- Document section
▬▬▬

I'm trying to make a single-file, cross-implementation program that involves some networking. I only need a handful of relatively high-level functions: connect to a port on a host, write octets, read available octets, and disconnect.
Most similar attempts I've seen involve functions with a bunch of
intermixed #+foo and #-bar, and I find that kind of ugly. It's a
little less ugly to have something approximately like #+foo (load
"foo-defs.lisp"), but that defeats my single-file goal.
I decided to give it a try with CLOS, using an object to represent the current implementation and defining methods that specialize on the implementation class. For example, here's part of the file to support LispWorks:
;;; LispWorks
(define-implementation-package :lispworks #:qn.lw
(:prep
(require "comm"))
(:import-from #:comm
#:open-tcp-stream)
(:import-from #:system
#:wait-for-input-streams)
(:export #:open-tcp-stream
#:wait-for-input-streams
#:lisp))
(defclass qn.lw:lisp (lisp connections-are-streams) ())

▬▬▬

- Entries shown
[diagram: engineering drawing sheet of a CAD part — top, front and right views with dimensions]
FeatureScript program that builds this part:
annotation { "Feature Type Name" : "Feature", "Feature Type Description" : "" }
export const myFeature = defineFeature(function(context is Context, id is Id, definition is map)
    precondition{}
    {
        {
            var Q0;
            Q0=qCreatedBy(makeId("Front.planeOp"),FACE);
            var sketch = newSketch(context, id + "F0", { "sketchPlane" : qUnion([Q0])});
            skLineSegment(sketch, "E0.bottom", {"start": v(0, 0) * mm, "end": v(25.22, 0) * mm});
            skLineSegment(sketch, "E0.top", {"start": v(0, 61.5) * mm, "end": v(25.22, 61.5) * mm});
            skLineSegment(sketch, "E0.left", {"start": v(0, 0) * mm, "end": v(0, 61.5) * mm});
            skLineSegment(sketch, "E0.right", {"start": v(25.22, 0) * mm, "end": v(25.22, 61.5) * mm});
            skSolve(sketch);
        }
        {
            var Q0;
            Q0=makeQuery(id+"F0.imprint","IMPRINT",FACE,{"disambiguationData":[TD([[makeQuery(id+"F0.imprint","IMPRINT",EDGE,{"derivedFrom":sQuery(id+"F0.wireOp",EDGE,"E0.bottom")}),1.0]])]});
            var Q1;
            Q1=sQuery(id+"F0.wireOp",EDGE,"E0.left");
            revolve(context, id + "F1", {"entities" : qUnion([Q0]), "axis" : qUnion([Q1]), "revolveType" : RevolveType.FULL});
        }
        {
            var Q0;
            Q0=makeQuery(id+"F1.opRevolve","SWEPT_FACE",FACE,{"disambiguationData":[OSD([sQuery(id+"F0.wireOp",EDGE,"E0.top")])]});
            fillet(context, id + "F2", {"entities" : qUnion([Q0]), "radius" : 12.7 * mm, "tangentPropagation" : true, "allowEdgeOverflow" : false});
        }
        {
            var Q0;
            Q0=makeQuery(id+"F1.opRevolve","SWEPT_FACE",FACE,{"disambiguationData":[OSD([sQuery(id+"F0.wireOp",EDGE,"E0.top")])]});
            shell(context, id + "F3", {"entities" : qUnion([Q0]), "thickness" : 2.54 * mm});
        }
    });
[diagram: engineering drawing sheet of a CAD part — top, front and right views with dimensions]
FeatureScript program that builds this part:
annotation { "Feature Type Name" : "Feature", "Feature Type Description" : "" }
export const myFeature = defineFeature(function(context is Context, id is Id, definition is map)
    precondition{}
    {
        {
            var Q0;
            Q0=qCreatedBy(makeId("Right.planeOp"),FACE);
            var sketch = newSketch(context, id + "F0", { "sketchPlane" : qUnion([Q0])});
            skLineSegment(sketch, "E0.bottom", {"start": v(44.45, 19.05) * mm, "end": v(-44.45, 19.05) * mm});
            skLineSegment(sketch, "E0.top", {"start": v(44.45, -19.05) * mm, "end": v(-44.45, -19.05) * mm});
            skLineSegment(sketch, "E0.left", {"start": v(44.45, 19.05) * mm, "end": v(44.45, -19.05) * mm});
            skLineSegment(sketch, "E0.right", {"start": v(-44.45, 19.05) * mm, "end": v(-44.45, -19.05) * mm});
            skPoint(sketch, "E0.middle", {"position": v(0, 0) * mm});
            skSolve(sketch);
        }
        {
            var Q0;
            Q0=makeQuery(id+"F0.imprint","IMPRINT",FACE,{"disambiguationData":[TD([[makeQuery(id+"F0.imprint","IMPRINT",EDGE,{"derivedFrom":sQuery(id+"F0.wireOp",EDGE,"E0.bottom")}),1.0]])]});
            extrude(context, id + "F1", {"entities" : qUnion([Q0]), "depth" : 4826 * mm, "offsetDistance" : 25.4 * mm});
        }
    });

▬▬▬

- What to produce
Please reproduce word for word the part of the Lisp networking text that opens with the words containing "I'm trying to" and closes with "my single-file goal.".

- Answer section
I'm trying to make a single-file, cross-implementation program that involves some networking. I only need a handful of relatively high-level functions: connect to a port on a host, write octets, read available octets, and disconnect.
Most similar attempts I've seen involve functions with a bunch of
intermixed #+foo and #-bar, and I find that kind of ugly. It's a
little less ugly to have something approximately like #+foo (load
"foo-defs.lisp"), but that defeats my single-file goal.